I will say, that the failure mode of synthetics is from the inside out. Likewise bad formulation rubber. So it is not a case of watching to see if rubber is failing. Case of "oh crap, we just shed a pad or tyre, but they all looked perfectly ok 1/2 hour ago".

Alternately, you could fabricate "wear disks" which is what the M113s use on the inner face of their road wheels. Makes a huge difference.

Regards
Doug

Quote:
Originally Posted by Robin Craig View Post
I appreciate the advice and I enjoyed reading the learned document and grasped what it was all about.

As a civilian we are having issues obtaining NOS road wheels. The original rubber could have been as old as 1985 and is well past it's best before date.

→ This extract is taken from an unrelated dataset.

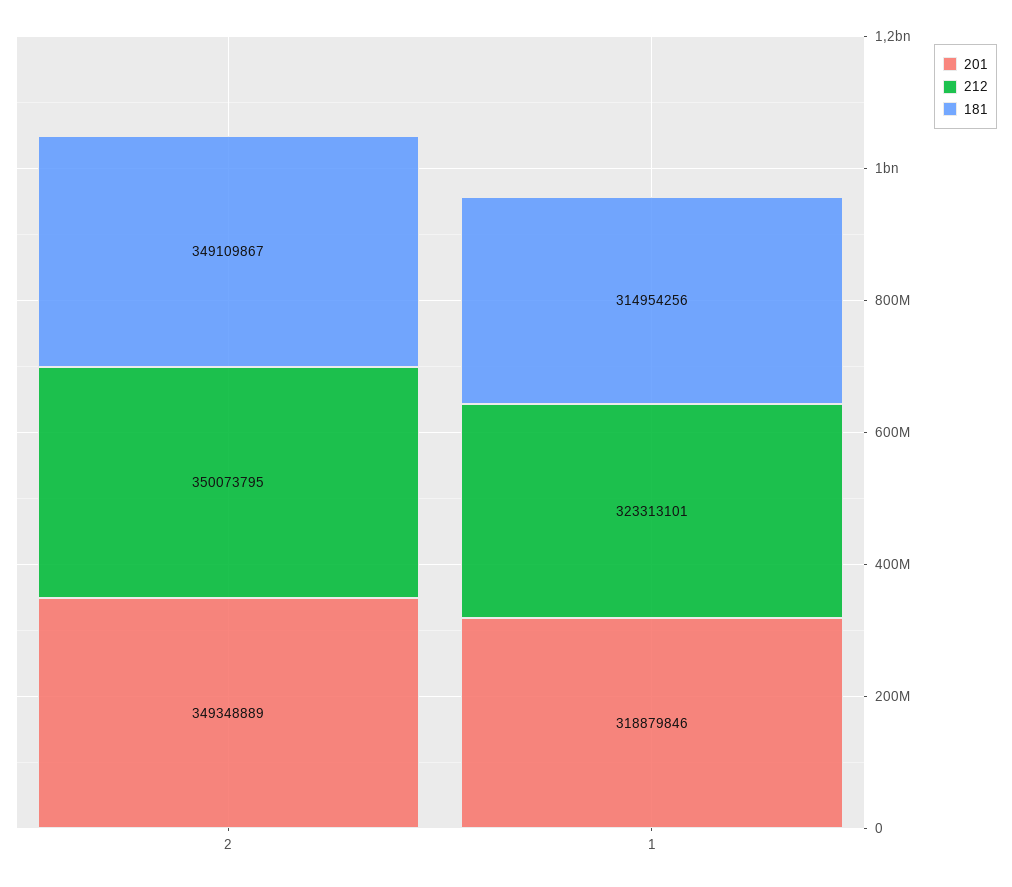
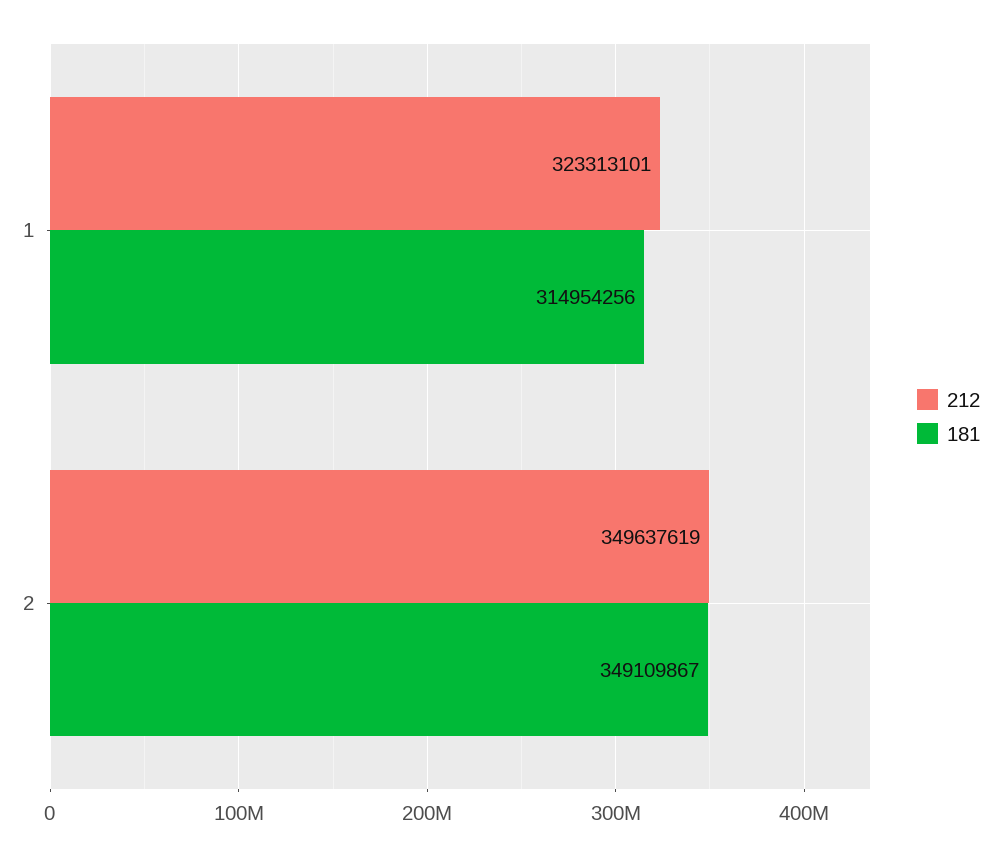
201, 2: 349348889 -> none
212, 2: 350073795 -> 349637619
201, 1: 318879846 -> none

We have to re-cover the road wheels and not using rubber seems for our amount of use and or abuse to be a value option.

The Bv206 track is designed to flex and twist and has more than one contact point. Once the moulded edge of the road wheel breaks down and the steel guide horns of the track make contact with the aluminum wears very fast.

I have a few pictures to put up in a minute.

We were royally shafted by a major company in Winnerpeg who did the rubber re-life a few years ago and despite having an NOS example as a pattern part to follow decided for ease of manufacture to machine the edge off and leave no side protection. We were forced to pay up front and despite all kinds of efforts it was felt un-economic ( by higher) to lawyer up and get into a legal fight. We have smarted ever since.